U.S. tribes now have more than $22 billion in annual revenues from gambling, according to government figures.
But casino profits deflated for the Winnebago Tribe after a 1994 Iowa law allowed casinos to be built just across the river from Omaha, a 1 1/2-hour drive from the Winnebago reservation.
Fortunately, tribal members took $8 million in casino money in 1994 and 1995 and put it toward a new venture.
Ho-Chunk started out with what Morgan calls "stereotypical Indian business," tobacco and gasoline. It started companies to serve primarily tribal members, then branched out once they were established. The group's biggest project has been Ho-Chunk Village, a development northeast of town.
A homey village square surrounds a sculpture garden filled with 12 statues representing the original clans of the Winnebago Tribe. A hair salon, art studio, Dollar General store, and an Indian gift store are mixed with the headquarters of several of Ho-Chunk's businesses.
The key to pulling Winnebago out of poverty is to keep young people from fleeing the reservation, Ho-Chunk leaders say.
Young people such as 25-year-old Victoria Kitcheyan, a former intern for the company who now works at Ho-Chunk administrating government contracts. She spent her early childhood on the reservation, then moved to Connecticut with her family, which moved back to Winnebago her senior year of high school.

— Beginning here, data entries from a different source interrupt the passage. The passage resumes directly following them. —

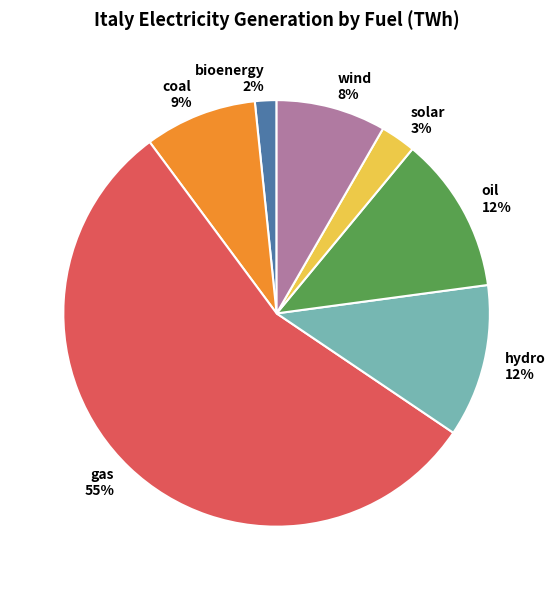

Does any single category account for the majority?

Yes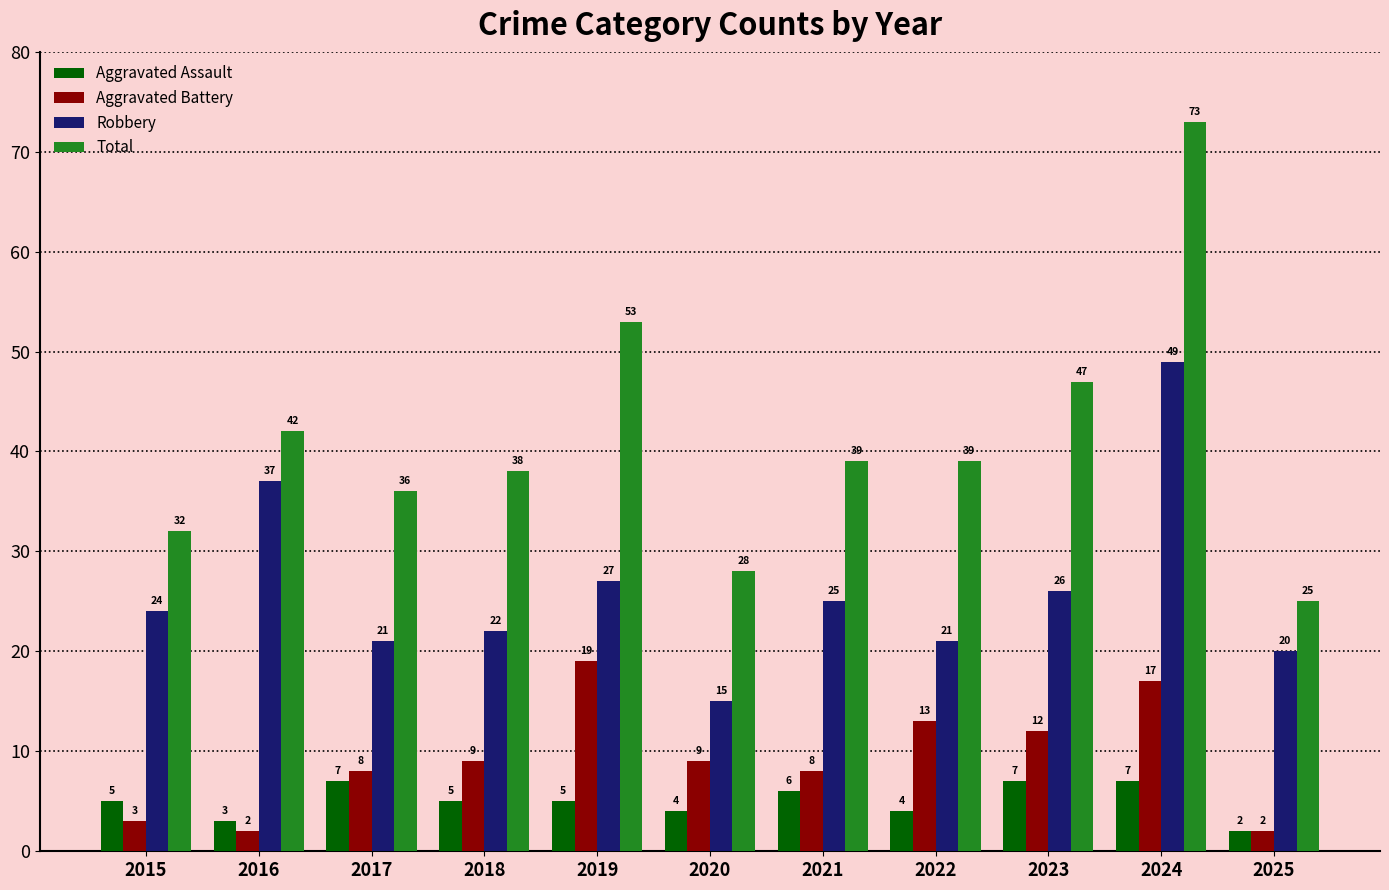

What is the difference between the second highest and minimum values in the Total series?

28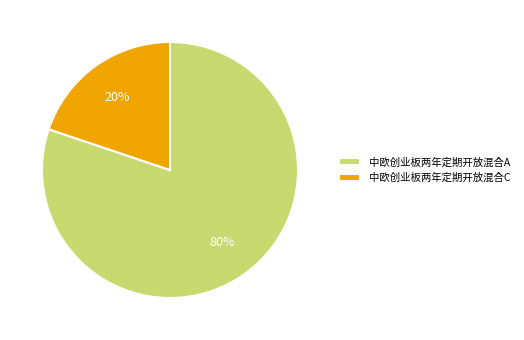

What percentage is the 中欧创业板两年定期开放混合A slice, to the nearest percent?

80%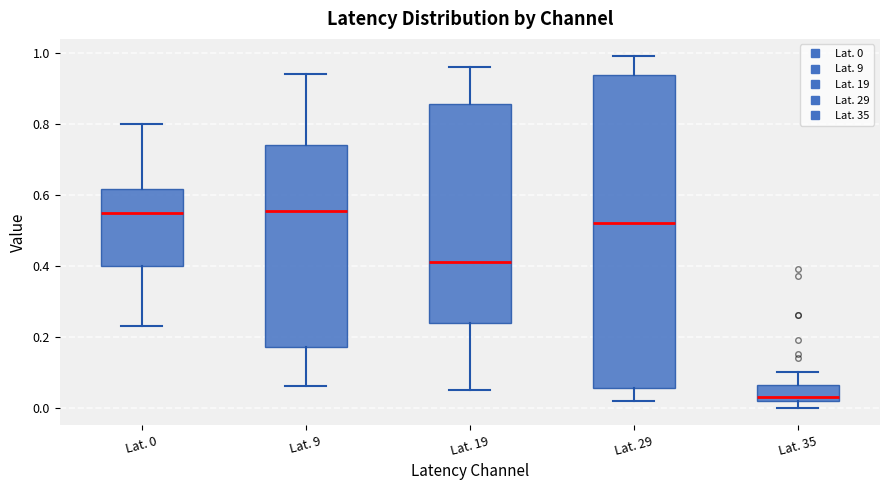

Reading left to right, read every box against the y-axis: the position of its median line, the range the box covers, and the ends of its whiskers. The values are not printed on the chart, so give them approximately, as read against the axis.

Lat. 0: median 0.56, box 0.40 to 0.62, whiskers 0.24 to 0.80
Lat. 9: median 0.56, box 0.18 to 0.74, whiskers 0.06 to 0.94
Lat. 19: median 0.42, box 0.24 to 0.86, whiskers 0.06 to 0.96
Lat. 29: median 0.52, box 0.06 to 0.94, whiskers 0.02 to 1.00
Lat. 35: median 0.04, box 0.02 to 0.06, whiskers 0.00 to 0.10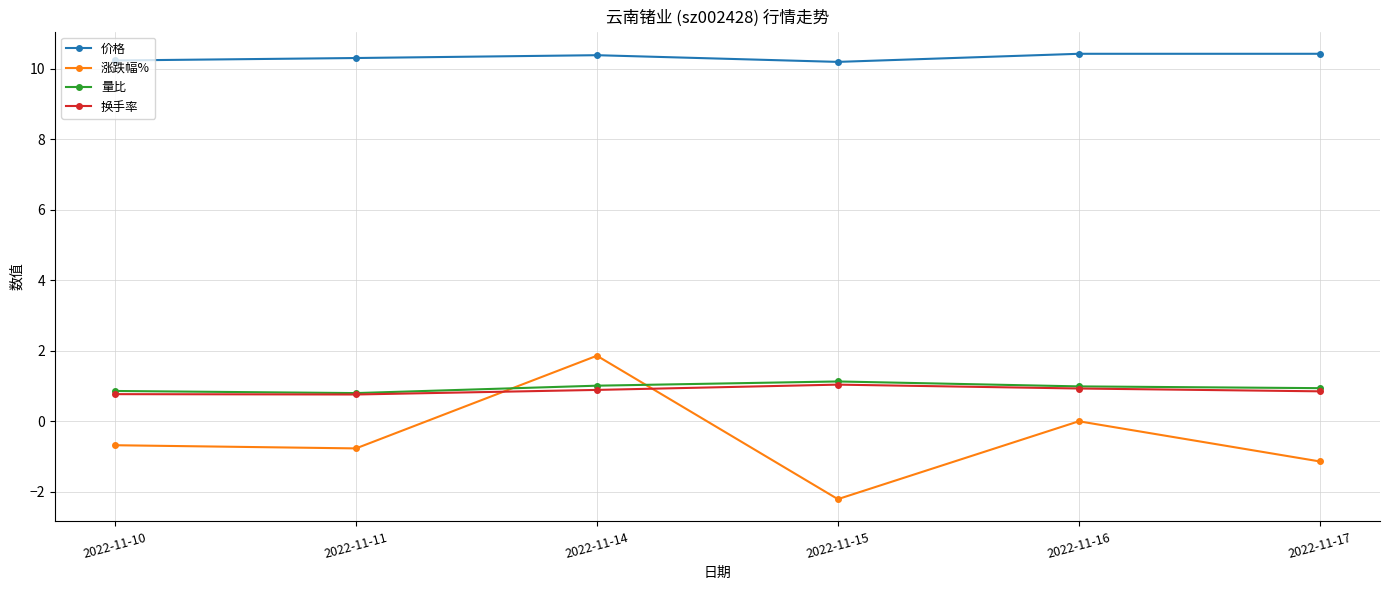

Does the chart display data point markers on the line(s)?

Yes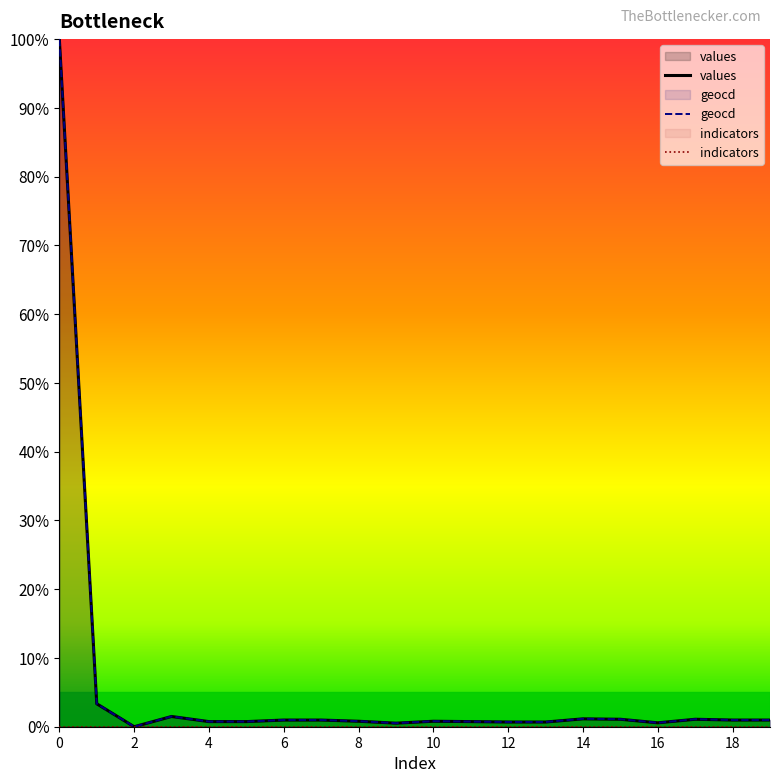

Which series changed the most between 10 and 13?

geocd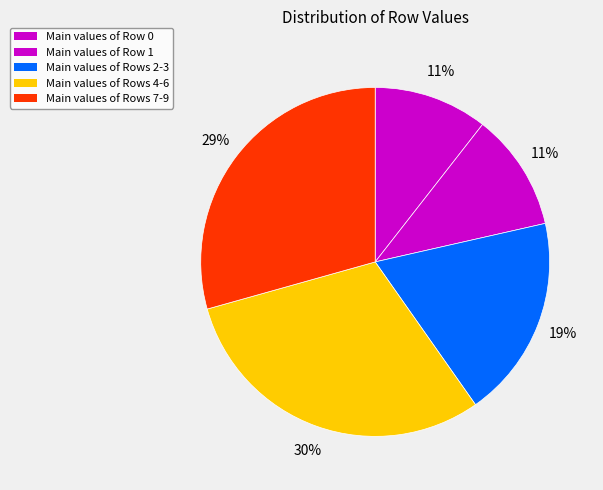

How many segments does this pie chart have?

5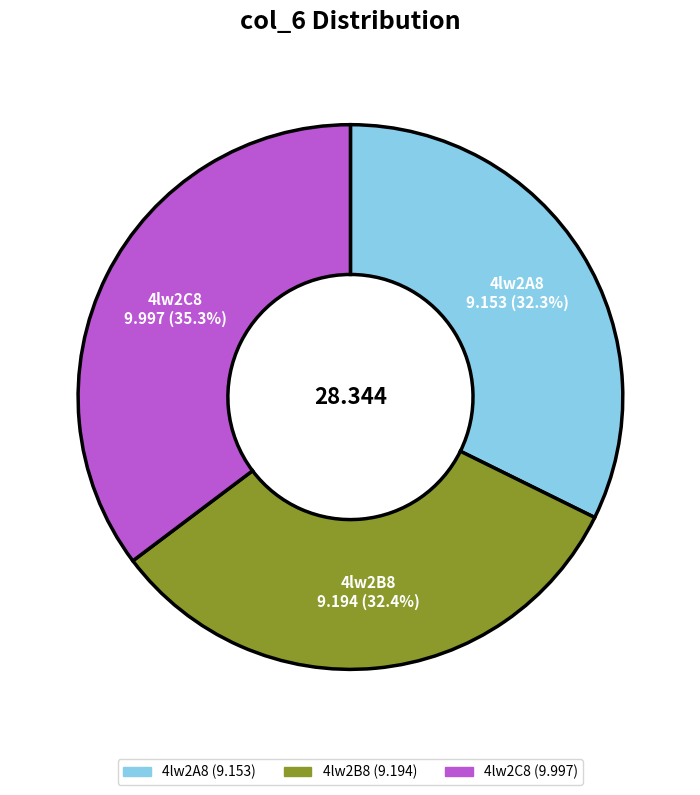

Does 4lw2A8 represent more than half of the total?

No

Kitcheyan went to Haskell Indian Nations University in Lawrence, Kan., then returned to Winnebago for Ho-Chunk's internship program in the summers of 2004 and 2005.
When Kitcheyan graduated in May 2006 she already had a job with Ho-Chunk lined up, but if not for the company, she wouldn't be living near family in Winnebago now. Fifteen years ago, there weren't jobs in business administration in the town.